At one time, Dunne was able to buy a parcel of land adjacent to the Chrysler testing facility, from which he was able to secure a regular supply of advance photographs – for years – until Chrysler discovered his location and erected a wall. Having purchased the property for a modest sum he was able to sell the parcel for 20 times what he'd purchased it for, donating the proceeds to his sister's convent. In jest, Chrysler would later name a small section of chain-link fencing at its Chelsea, MI, Proving Ground “The Dunne Fence.”

Leftlane News interviewed Dunne in a 2011 YouTube video, where he related he was intimately familiar with GM's Milford Proving Ground, which were close to where he lived. Dunne said "I've told drivers in the past when you drive down the north-south straightaway, please smile because your picture will probably be taken." Ultimately, GM would nickname a particularly vulnerable photography vantage after Dunne.

Once, with journalist David C. Smith, he and Dunne wondered if Henry Ford's notorious right hand man, Harry Bennett was still alive. They researched and found him living in Las Vegas. Together they interviewed and photographed Bennett for six hours.

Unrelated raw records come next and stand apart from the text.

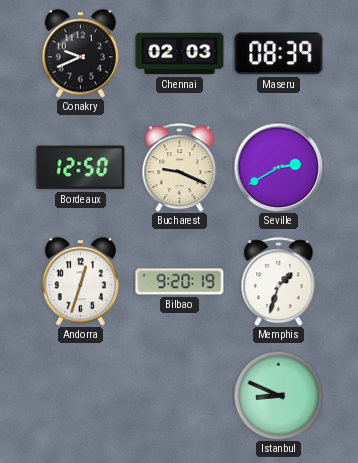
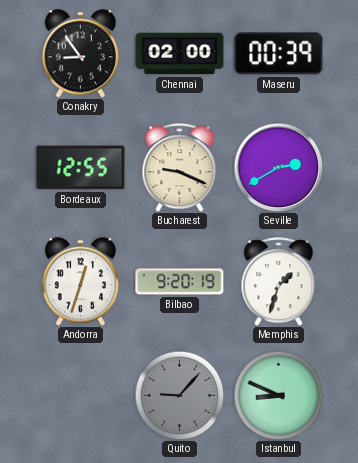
Conakry: 9:41 -> 8:54
Chennai: 02:03 -> 02:00
Maseru: 08:39 -> 00:39
Bordeaux: 12:50 -> 12:55
Quito: none -> 9:07
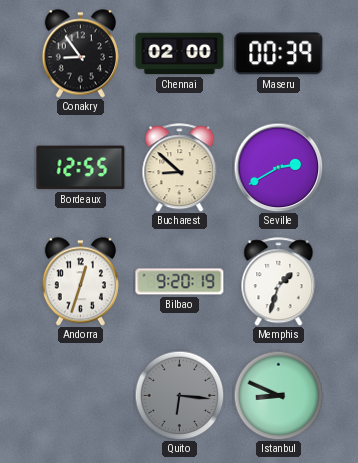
Bucharest: 9:19 -> 8:52
Quito: 9:07 -> 6:16
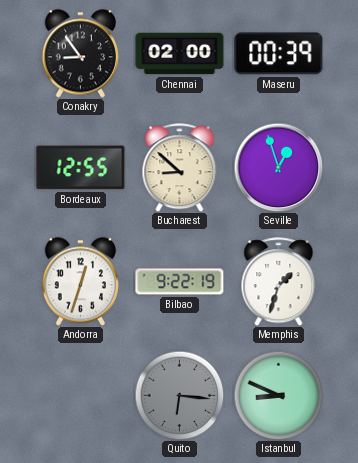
Seville: 2:40 -> 12:57
Bilbao: 9:20 -> 9:22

Dunne famously once infiltrated an Oldsmobile Design studio, and on taking photos with his Minox camera, noticed he was interrupting an Olds executive, nearly in flagrante in the car with a secretary. Neither Dunne nor the executive said a word, as Dunne left with his spy shots.

Renault had once invited journalists to their company proving grounds outside Paris, where the journalists discovered a scale model of the facility, noting a lone plastic figure perched carefully in a well-located tree. The Renault executives noted “That’s Jim Dunne.”

Security offices around Detroit's manufacturing and testing sites carried "WANTED" posters of Dunne. He was ultimately sued numerous times, including for his expose of dubious devices marketed to offer dramatic fuel savings, and on one occasion he was investigated for stealing proprietary photographs.